After two days in Adaševci, I realised that however naive the hopes that a multitude of people have for an idyllic life in Germany might be, you do, regardless of your nationality, tend to believe in the happy ending until the very last moment. What else is there to do, after all, when your house is in ruins, half of your family is dead, and your future can be summed up in one big question mark. After weeks of trudging through a continent that has become stuck in a mire of endless political debates with more and more radical groups in the background, you hold on to any hope, clutching at straws.

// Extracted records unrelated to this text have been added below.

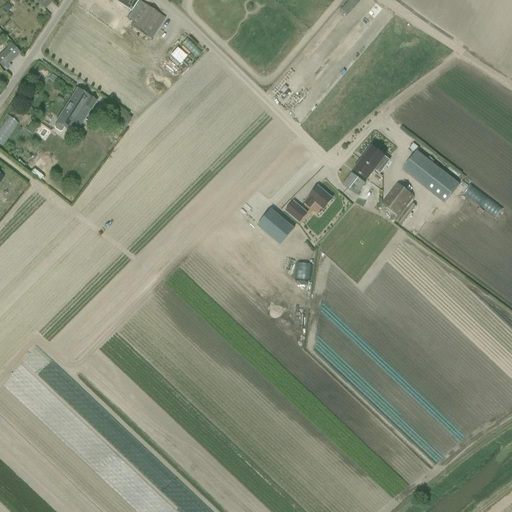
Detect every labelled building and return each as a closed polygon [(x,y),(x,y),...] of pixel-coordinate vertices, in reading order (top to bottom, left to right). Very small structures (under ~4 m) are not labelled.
[(34,0),(35,1),(42,8),(49,0),(48,0),(34,0)] [(465,3),(466,0),(436,0),(435,3),(461,22),(471,8),(465,3)] [(134,22),(131,26),(130,27),(150,40),(154,33),(150,30),(160,15),(145,5),(138,1),(127,18),(134,22)] [(7,4),(3,9),(7,13),(11,8),(7,4)] [(434,5),(426,18),(455,35),(462,23),(434,5)] [(333,72),(373,28),(351,8),(311,52),(333,72)] [(199,59),(204,54),(191,41),(186,46),(199,59)] [(10,45),(0,54),(0,64),(6,71),(10,67),(8,65),(19,55),(10,45)] [(96,102),(85,95),(77,89),(66,106),(79,114),(84,106),(91,110),(96,102)] [(62,132),(64,128),(68,131),(70,127),(72,128),(77,121),(75,120),(79,114),(66,106),(56,123),(54,127),(54,128),(54,129),(60,132),(61,132),(62,132)] [(296,120),(303,128),(318,115),(311,106),(296,120)] [(113,107),(106,118),(124,130),(131,120),(113,107)] [(93,135),(94,126),(87,124),(85,133),(93,135)] [(31,125),(27,130),(32,134),(36,128),(31,125)] [(379,175),(390,161),(385,157),(379,153),(371,147),(361,161),(379,175)] [(402,170),(410,177),(426,189),(441,170),(425,158),(417,152),(402,170)] [(353,171),(361,177),(367,181),(375,171),(361,161),(353,171)] [(441,170),(426,189),(441,202),(444,204),(454,190),(459,185),(441,170)] [(343,185),(351,191),(356,195),(365,184),(351,174),(343,185)] [(413,197),(396,185),(382,204),(399,217),(413,197)] [(499,220),(507,209),(474,186),(466,198),(499,220)] [(311,195),(304,203),(310,209),(315,203),(323,210),(332,199),(317,187),(311,195)] [(293,201),(285,211),(299,224),(307,214),(293,201)] [(410,214),(416,207),(412,204),(397,224),(401,227),(406,219),(408,220),(412,215),(410,214)] [(270,212),(256,228),(279,248),(293,231),(270,212)]
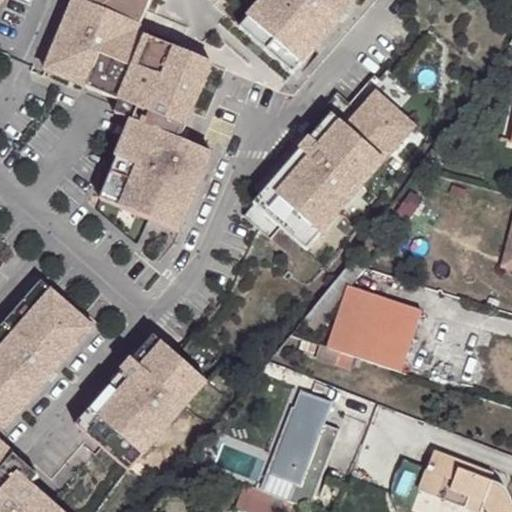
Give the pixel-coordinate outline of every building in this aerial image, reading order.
[(133,121),(100,200),(180,232),(212,155),(179,141),(210,64),(136,33),(149,0),(264,0),(248,19),(300,64),(355,0),(87,0),(87,4),(77,0),(74,0),(44,71),(120,101),(114,113),(133,121)] [(300,64),(248,19),(240,29),(293,73),(300,64)] [(262,195),(254,204),(305,250),(414,124),(398,111),(412,94),(387,72),(379,81),(374,77),(349,105),(337,94),(254,189),(262,195)] [(511,234),(503,268),(511,270),(511,234)] [(350,263),(304,322),(317,328),(349,288),(364,268),(350,263)] [(42,281),(0,329),(0,511),(59,511),(30,486),(38,477),(0,444),(0,425),(4,430),(94,328),(42,281)] [(349,288),(327,349),(339,353),(353,358),(400,373),(421,312),(349,288)] [(153,338),(77,425),(128,471),(206,382),(153,338)] [(339,353),(327,349),(320,346),(315,359),(335,366),(339,353)] [(339,353),(335,366),(349,371),(353,358),(339,353)] [(297,410),(272,476),(294,485),(292,490),(313,499),(339,431),(324,425),(313,421),(316,413),(327,417),(332,404),(300,391),(294,409),(297,410)] [(316,413),(313,421),(324,425),(327,417),(316,413)] [(433,453),(419,492),(465,509),(469,499),(483,505),(485,511),(511,511),(511,505),(505,491),(499,487),(481,479),(483,472),(433,453)] [(245,485),(236,509),(243,511),(278,511),(285,502),(245,485)] [(292,490),(287,503),(309,511),(313,499),(292,490)] [(469,499),(465,509),(471,511),(485,511),(483,505),(469,499)]
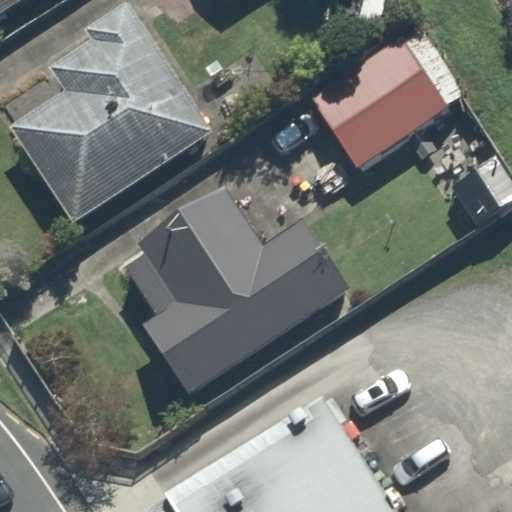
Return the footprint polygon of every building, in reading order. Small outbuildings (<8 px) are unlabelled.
[(0,0),(0,38),(56,0),(0,0)] [(68,96),(14,131),(79,231),(222,138),(132,0),(124,0),(82,28),(93,46),(52,72),(68,96)] [(427,25),(316,90),(362,168),(473,103),(427,25)] [(511,179),(496,154),(474,167),(500,210),(511,203),(511,179)] [(117,275),(193,393),(359,286),(312,213),(279,234),(249,189),(117,275)] [(407,511),(327,388),(152,501),(158,511),(407,511)]
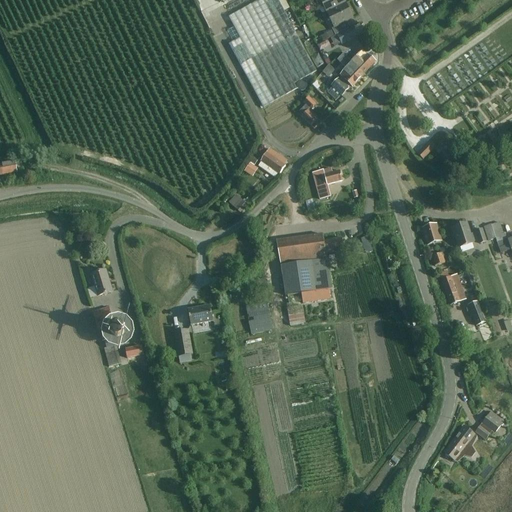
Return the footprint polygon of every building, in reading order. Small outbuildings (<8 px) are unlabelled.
[(229,44),(263,108),(297,89),(294,84),(317,71),(277,0),(259,0),(228,17),(240,38),(229,44)] [(321,0),(328,13),(346,4),(343,0),(321,0)] [(353,18),(346,4),(328,13),(335,27),(353,18)] [(342,45),(353,39),(348,29),(337,35),(342,45)] [(333,31),(320,37),(323,42),(335,36),(333,31)] [(357,59),(352,64),(364,75),(376,63),(367,55),(367,56),(362,51),(356,58),(357,59)] [(352,87),(364,75),(352,64),(344,56),(338,62),(346,70),(340,76),(342,77),(339,80),(338,79),(332,87),(342,96),(348,89),(347,88),(350,85),(352,87)] [(311,110),(316,105),(308,98),(303,103),(305,105),(311,110)] [(302,108),(298,112),(302,116),(301,117),(314,130),(319,125),(315,121),(317,119),(309,112),(311,110),(305,105),(302,108)] [(358,125),(361,117),(354,115),(351,122),(358,125)] [(425,147),(418,155),(423,160),(430,152),(425,147)] [(260,161),(257,165),(274,178),(277,174),(278,175),(285,165),(284,165),(286,162),(269,149),(260,161)] [(255,156),(244,171),(249,174),(259,159),(255,156)] [(15,163),(0,166),(0,176),(17,173),(15,163)] [(312,174),(319,199),(330,196),(327,185),(342,181),(339,171),(331,173),(330,169),(312,174)] [(235,205),(242,200),(236,191),(229,195),(235,205)] [(511,252),(511,238),(507,240),(505,235),(503,236),(499,223),(491,226),(491,225),(484,227),(488,241),(496,239),(500,254),(511,250),(511,252)] [(459,248),(473,244),(473,243),(479,241),(480,244),(486,242),(482,231),(476,233),(470,235),(467,224),(453,229),(459,248)] [(436,225),(423,229),(427,245),(441,241),(436,225)] [(323,235),(277,241),(286,296),(302,294),(303,304),(330,300),(329,290),(331,289),(326,254),(344,251),(342,238),(324,241),(323,235)] [(442,254),(432,258),(435,266),(445,263),(442,254)] [(106,270),(91,275),(98,297),(113,292),(106,270)] [(442,280),(441,280),(450,305),(466,300),(457,275),(451,277),(449,276),(447,272),(440,274),(442,280)] [(253,332),(272,328),(266,300),(247,303),(253,332)] [(468,304),(476,325),(478,324),(479,326),(485,323),(484,322),(485,322),(477,301),(468,304)] [(213,322),(210,306),(188,310),(191,326),(213,322)] [(301,306),(287,308),(288,320),(303,319),(301,306)] [(116,324),(114,325),(109,308),(93,313),(98,331),(111,328),(110,330),(109,332),(110,334),(110,337),(112,339),(113,340),(105,342),(107,348),(104,349),(109,367),(119,365),(114,347),(120,345),(119,341),(121,341),(124,340),(126,338),(127,336),(128,334),(128,331),(127,329),(126,327),(124,325),(121,324),(119,323),(116,324)] [(511,328),(509,320),(503,322),(507,332),(511,330),(511,328)] [(179,357),(192,354),(188,330),(175,333),(179,357)] [(125,350),(127,359),(143,355),(142,347),(125,350)] [(495,433),(501,426),(503,423),(490,414),(476,433),(485,440),(492,431),(495,433)] [(450,447),(444,455),(453,462),(459,454),(471,458),(475,453),(468,442),(474,435),(465,428),(450,447)]
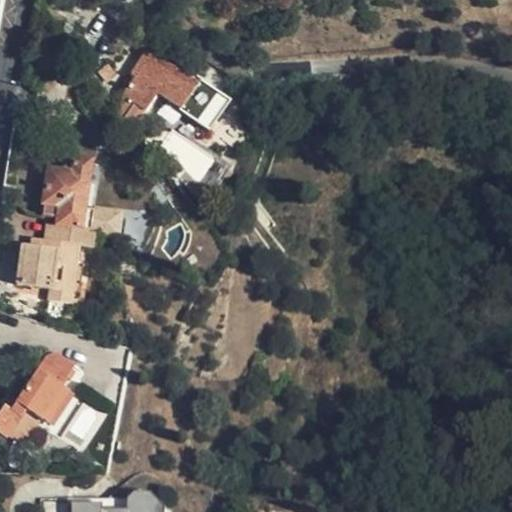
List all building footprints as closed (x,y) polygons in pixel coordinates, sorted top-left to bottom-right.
[(200,85),(151,51),(133,75),(138,79),(126,95),(149,113),(161,96),(181,111),(200,85)] [(44,207),(42,218),(56,220),(55,228),(72,231),(78,233),(82,211),(89,165),(87,164),(87,160),(76,159),(75,163),(73,162),(72,167),(64,165),(63,173),(46,170),(40,206),(44,207)] [(90,226),(121,231),(125,210),(94,204),(90,226)] [(78,233),(87,234),(91,212),(82,211),(78,233)] [(56,220),(42,218),(18,215),(10,267),(54,275),(65,277),(72,231),(55,228),(56,220)] [(65,277),(54,275),(53,288),(62,290),(65,277)] [(41,417),(62,384),(38,369),(13,409),(6,404),(0,413),(0,431),(9,438),(27,409),(40,417),(41,417)] [(105,511),(105,504),(75,505),(74,511),(160,511),(161,500),(161,494),(131,495),(131,501),(130,511),(105,511)] [(105,500),(75,501),(75,505),(105,504),(105,511),(130,511),(131,501),(105,500)] [(172,511),(161,500),(160,511),(172,511)]
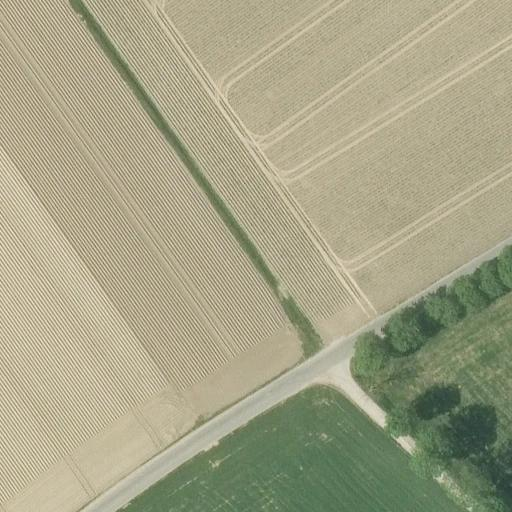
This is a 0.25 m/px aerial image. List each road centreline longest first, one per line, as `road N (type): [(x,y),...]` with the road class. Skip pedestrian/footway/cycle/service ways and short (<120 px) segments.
road 1 (residential): [(511,246),(102,511)]
road 2 (track): [(70,0),(323,362)]
road 3 (track): [(478,511),(323,362)]
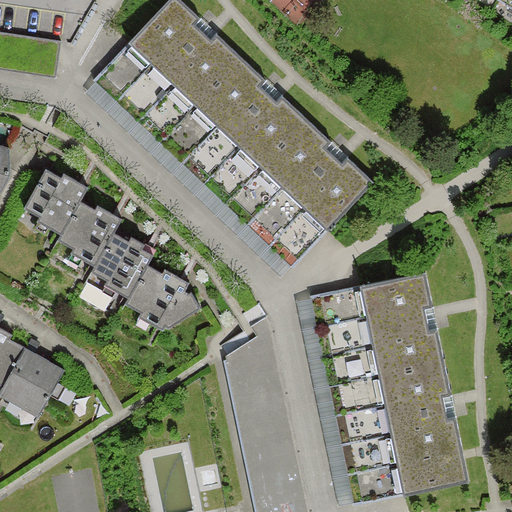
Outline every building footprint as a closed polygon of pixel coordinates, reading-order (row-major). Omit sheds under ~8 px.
[(177,0),(131,48),(153,69),(175,90),(197,111),(243,62),(218,39),(212,46),(193,28),(200,21),(177,0)] [(0,25),(0,62),(57,72),(63,36),(0,25)] [(153,69),(131,48),(104,78),(125,98),(153,69)] [(265,84),(243,62),(197,111),(219,131),(241,152),(264,174),(311,124),(287,100),(279,108),(260,90),(265,84)] [(153,69),(125,98),(147,119),(175,90),(153,69)] [(197,111),(175,90),(147,119),(169,140),(197,111)] [(219,131),(197,111),(169,140),(191,161),(219,131)] [(334,144),(311,124),(264,174),(285,194),(307,215),(329,235),(376,185),(351,162),(344,169),(326,152),(334,144)] [(241,152),(219,131),(191,161),(213,182),(241,152)] [(0,148),(0,201),(0,202),(11,150),(0,148)] [(264,174),(241,152),(213,182),(236,203),(264,174)] [(91,196),(56,174),(30,216),(65,238),(88,202),(91,196)] [(285,194),(264,174),(236,203),(257,223),(285,194)] [(307,215),(285,194),(257,223),(279,244),(287,236),(307,215)] [(125,225),(88,202),(65,238),(61,244),(98,268),(118,236),(125,225)] [(301,265),(329,235),(307,215),(287,236),(279,244),(291,256),(301,265)] [(155,259),(118,236),(98,268),(93,276),(129,300),(150,267),(155,259)] [(200,299),(150,267),(129,300),(180,331),(200,299)] [(386,379),(447,367),(430,282),(369,294),(374,323),(380,351),(386,379)] [(327,302),(333,331),(374,323),(369,294),(327,302)] [(333,331),(339,359),(380,351),(374,323),(333,331)] [(28,353),(0,337),(0,384),(8,389),(28,353)] [(339,359),(344,388),(386,379),(380,351),(339,359)] [(64,373),(28,353),(8,389),(3,397),(40,417),(64,373)] [(403,464),(464,452),(447,367),(386,379),(391,408),(397,436),(403,464)] [(344,388),(350,416),(391,408),(386,379),(344,388)] [(350,416),(356,444),(397,436),(391,408),(350,416)] [(356,444),(361,473),(403,464),(397,436),(356,444)] [(464,452),(403,464),(408,492),(469,480),(464,452)] [(367,500),(408,492),(403,464),(361,473),(367,500)]
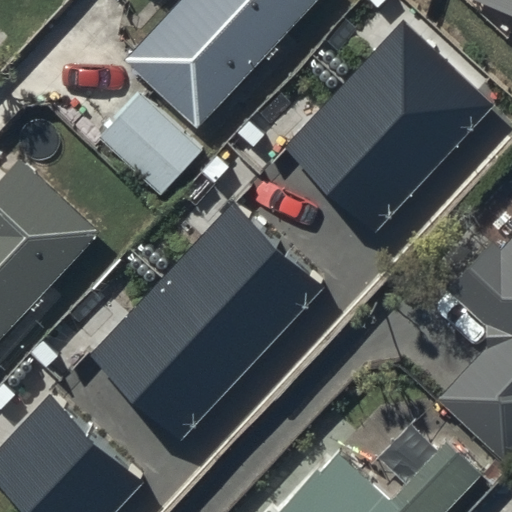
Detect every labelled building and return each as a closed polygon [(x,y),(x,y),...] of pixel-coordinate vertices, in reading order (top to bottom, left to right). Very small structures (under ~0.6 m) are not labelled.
[(300,0),(166,0),(125,44),(197,111),(300,0)] [(496,89),(405,6),(286,135),(377,218),(496,89)] [(201,135),(143,81),(106,120),(164,174),(201,135)] [(0,327),(102,220),(20,143),(0,165),(0,327)] [(324,272),(234,187),(88,341),(178,426),(324,272)] [(506,447),(511,440),(511,223),(501,235),(490,226),(446,274),(498,321),(439,386),(506,447)] [(0,467),(47,511),(96,511),(143,463),(52,379),(0,434),(0,467)] [(431,511),(484,457),(448,422),(391,481),(340,432),(263,511),(431,511)]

Being an aid volunteer, even just for a few days, is an experience that you can’t acquire by having it described to you. An intense experience that will shatter your values and force you to ask yourself questions that you had previously been able to stamp down by your everyday routine. Maybe you will find out who you are and what you want while you’re helping others. And maybe not, maybe you’ll “just” do a good thing and widen your horizons.
Whichever the case may be, it will all be worth it.
The author is a student of journalism and social work at the Faculty of Social Studies, Masaryk University.